# Planting grass seed this time of year.



## jpollman

Hi all!

I know that fall is a good time to plant grass seed. But it's been pretty cool at night lately and I'm wondering if it's too late to throw some seed down now. 

My next door neighbor just had a lot of trees removed from his woods and they cleared out the majority of the woods because it was mostly dead wood. They graded and smoothed it all out. The soil there is extremely rich and I'm sure grass will grow very well in there. But would it be a waste to throw some seed down now? Two years ago I planted some grass seed in mid October in my front yard and it did great. By Spring you could hardly tell that there had been a tree where I planted it. I just talked to Tractor Supply in Romeo and they have a 50 lb bag of seed for about $62 and I'm thinking about picking it up and giving it a try. I think it's worth a try as opposed to waiting until Spring. What do you think?

Thanks for any input.

John


----------



## jjc155

from working in the lawn/garden line for a while while in college we always recommended planting in early to mid september. days were warm enough and nights cool enough and the seed had enough time to germinate, root and grow alittle before it went dormant. 

I think that the sod farm that we used to get our pallets of sod from always seeded on like 9/20 of every year, based on 50 years of their experience.

J-


----------



## Nascar31Fan

From what I've read I think cold or frost will just slow the growth rate. I think we've got a great week of weather for planting grass seed, off and on rain for like 4 days! Should be perfect.


----------



## Fishcapades

Plant it! John you will be fine.... last year my father put down some seed in late october early november and he now has a beautiful lawn...

The rain this weekend will be perferct.

Carl


----------



## jpollman

Thanks guys. 

It's been planted! 

I went up to Tractor Supply in Romeo only to find that they were out of grass seed for the season. So on the way home I stopped at Rocks 'N Roots just a mile or so south of TSC and picked up a 50 lb bag. The guy there said that yes it is getting to be the tail end of the planting season but it is still fine to put down now. I've been hearing about several days of wet cool weather so I figured it would be ideal for planting grass seed. I got back and ran a landscape rake over a few areas that were a little rough and then spread the seed. It should start coming in pretty nice this spring I'm sure.

■ RECORDS SHOWN ■

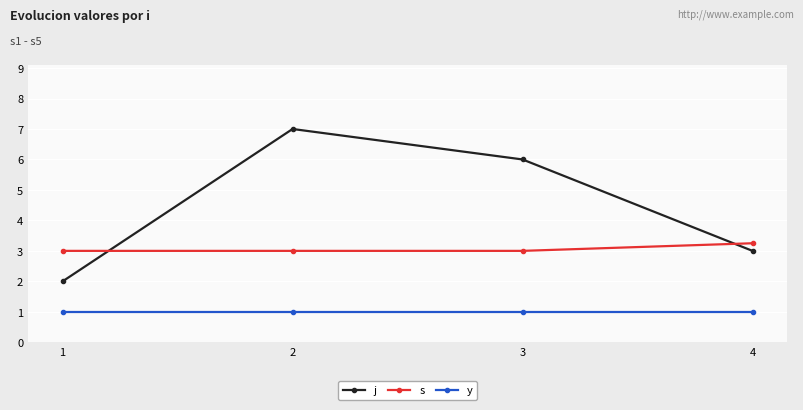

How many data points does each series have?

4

...

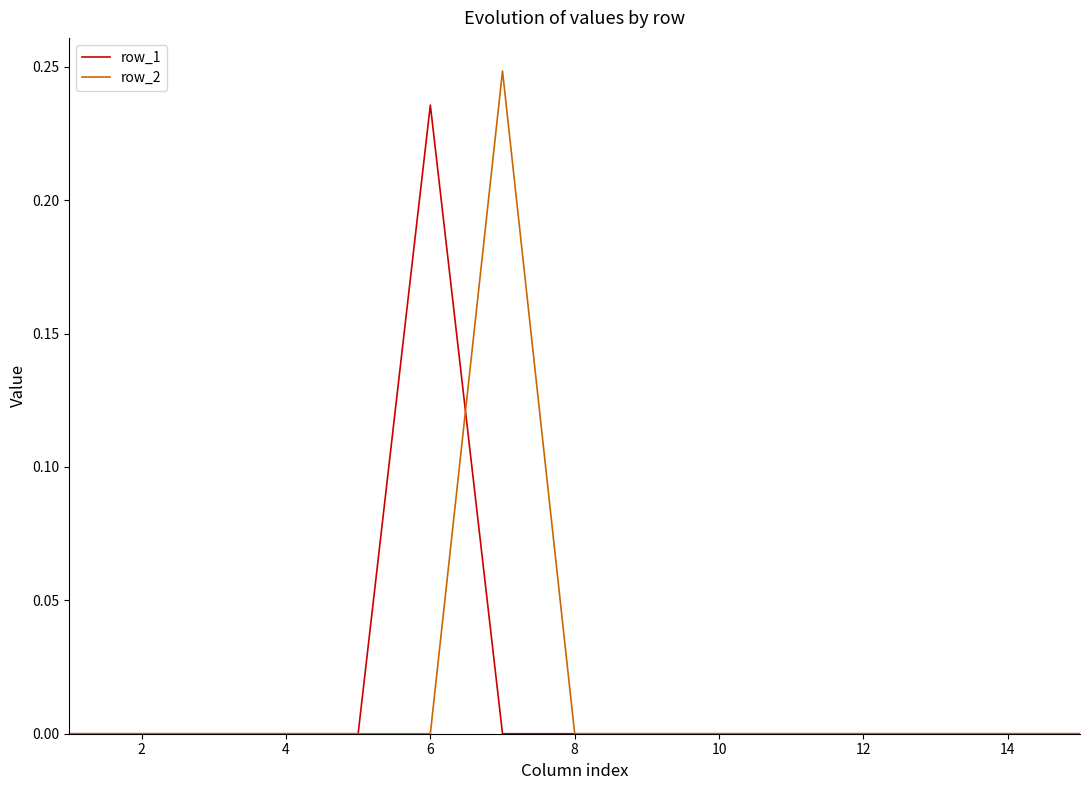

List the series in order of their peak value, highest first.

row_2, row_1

■ TASK PROMPT ■
In the thread on planting grass seed, where did jpollman finally buy the 50 lb bag of seed?

■ SOLUTION TO THIS EXERCISE ■
At Rocks 'N Roots, about a mile south of Tractor Supply in Romeo.